Leeds, Skyrac & Morley Savings Bank
In January 1818, at a public meeting at the Court House in Leeds, the decision was taken to establish a savings bank. As was common then, the trustees were important local dignitaries; they included two earls and two MPs. The savings bank was speedily established, opening just over a month later. Its first premises were located on the appropriately named Bank Street.
The inhabitants of Leeds welcomed the new bank. In just five years, more than 2,000 accounts were opened and £200,000 deposited. As business continued to grow, the Bank moved to purpose-built premises in Bond Street. These later became its head office.

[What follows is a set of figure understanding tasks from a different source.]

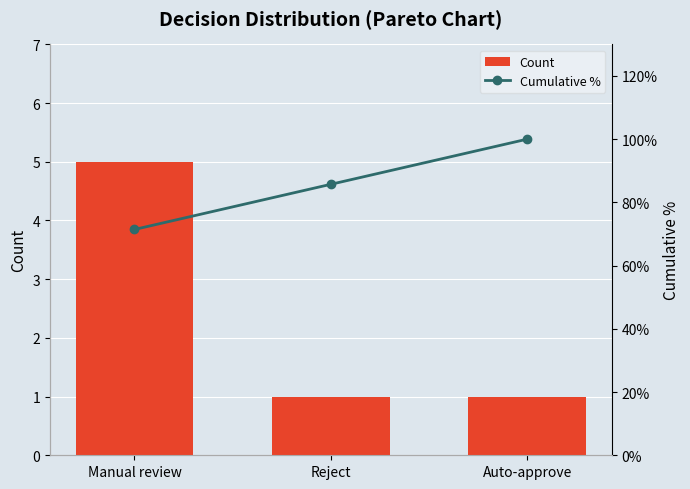

Is the value of Count at Reject greater than the value of Cumulative % at Auto-approve?

No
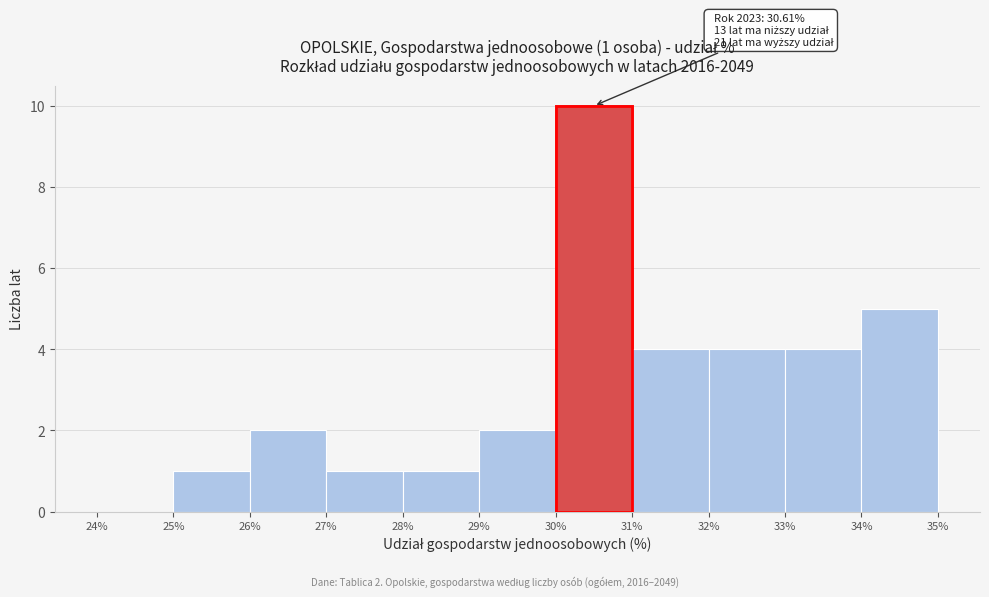

Over which range of the x-axis is the bar tallest?

30% to 31%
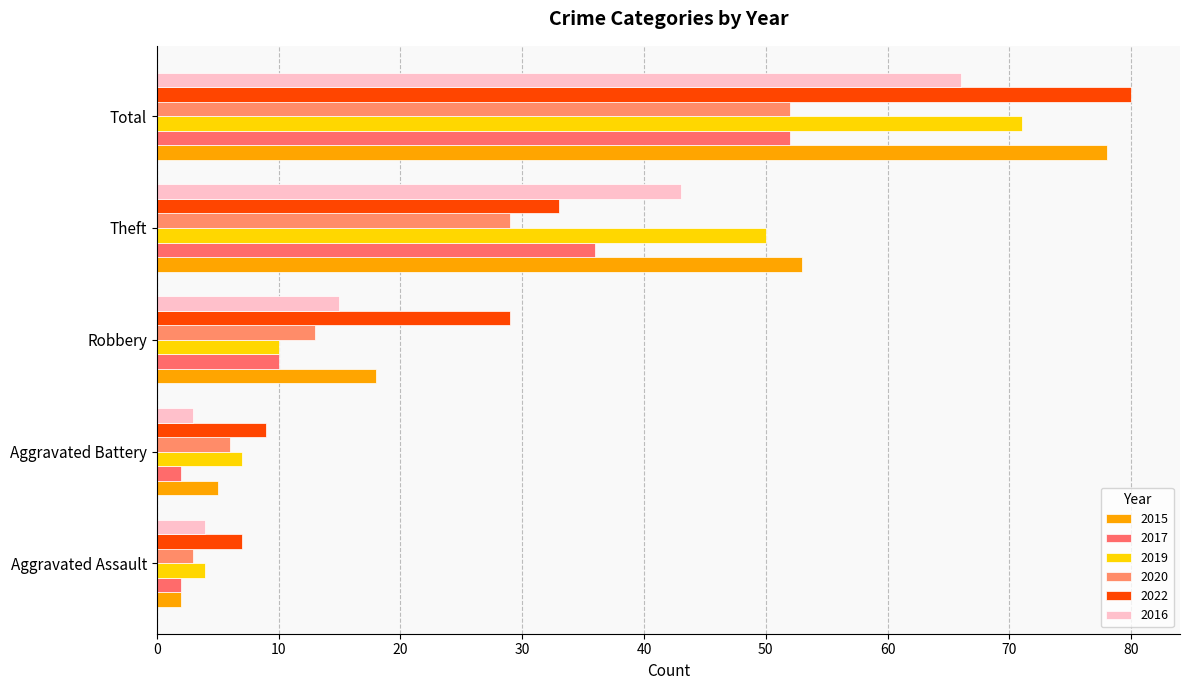

Count the number of categories in the chart.

5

Accounts and deposits rose throughout the 19th century, resulting in the establishment of a branch network. As the population of Leeds expanded, so did the Bank. In response to the challenges of the First World War, the Bank employed its first female clerks. They replaced the men who had gone off to fight. A new office was also opened near the barracks at Colsterdale, to make banking easier for the soldiers.

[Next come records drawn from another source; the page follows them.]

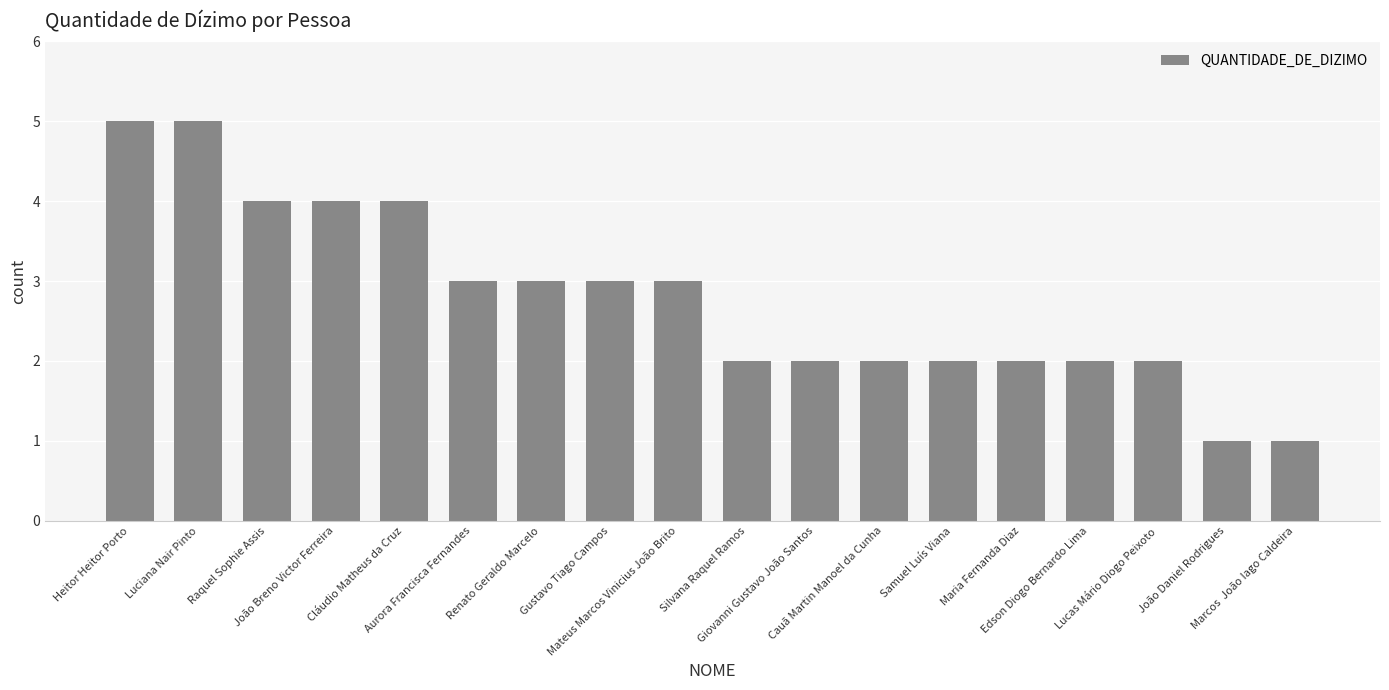

Reading right to left, what are all the values shown in this chart?

1	1	2	2	2	2	2	2	2	3	3	3	3	4	4	4	5	5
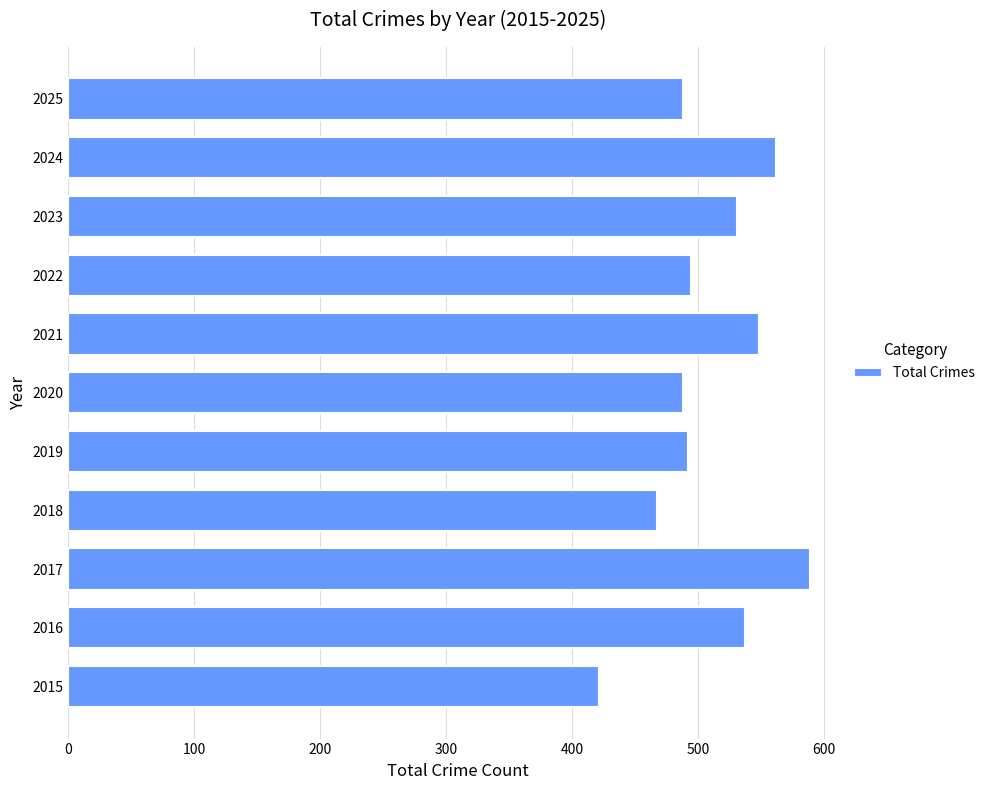

At which category does the chart reach its peak across all series?

2017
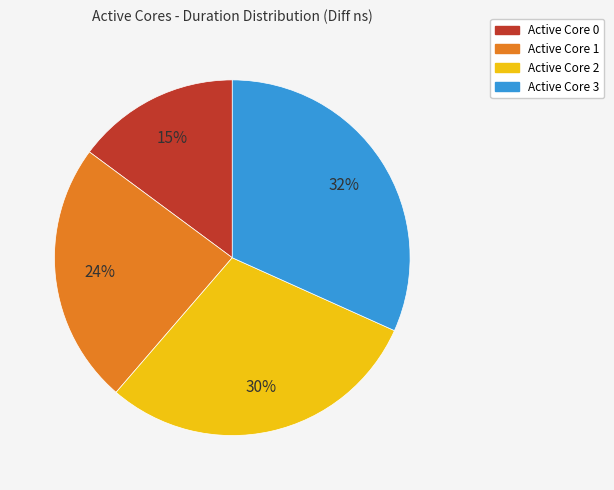

Which has a higher value, Active Core 0 or Active Core 1?

Active Core 1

Like much of the country, the Bank struggled during the interwar years. Yet it was singled out for praise from the then Chancellor of the Exchequer, Winston Churchill. Churchill wrote to the trustees following the General Strike of 1926. He asked that they pass on his congratulations ‘on the success which has attended [the Bank’s] work, under the industrial conditions which have prevailed’.
By 1965, the Bank had established a further nine branches. The one at Seacroft was formally opened by the Queen, in October of that year.
A Larger TSB Group
The TSB Act of 1976, and the following re-organisation, meant that the Bank was subsumed into the new regional structure of TSB. It became part of TSB of Yorkshire & Lincoln.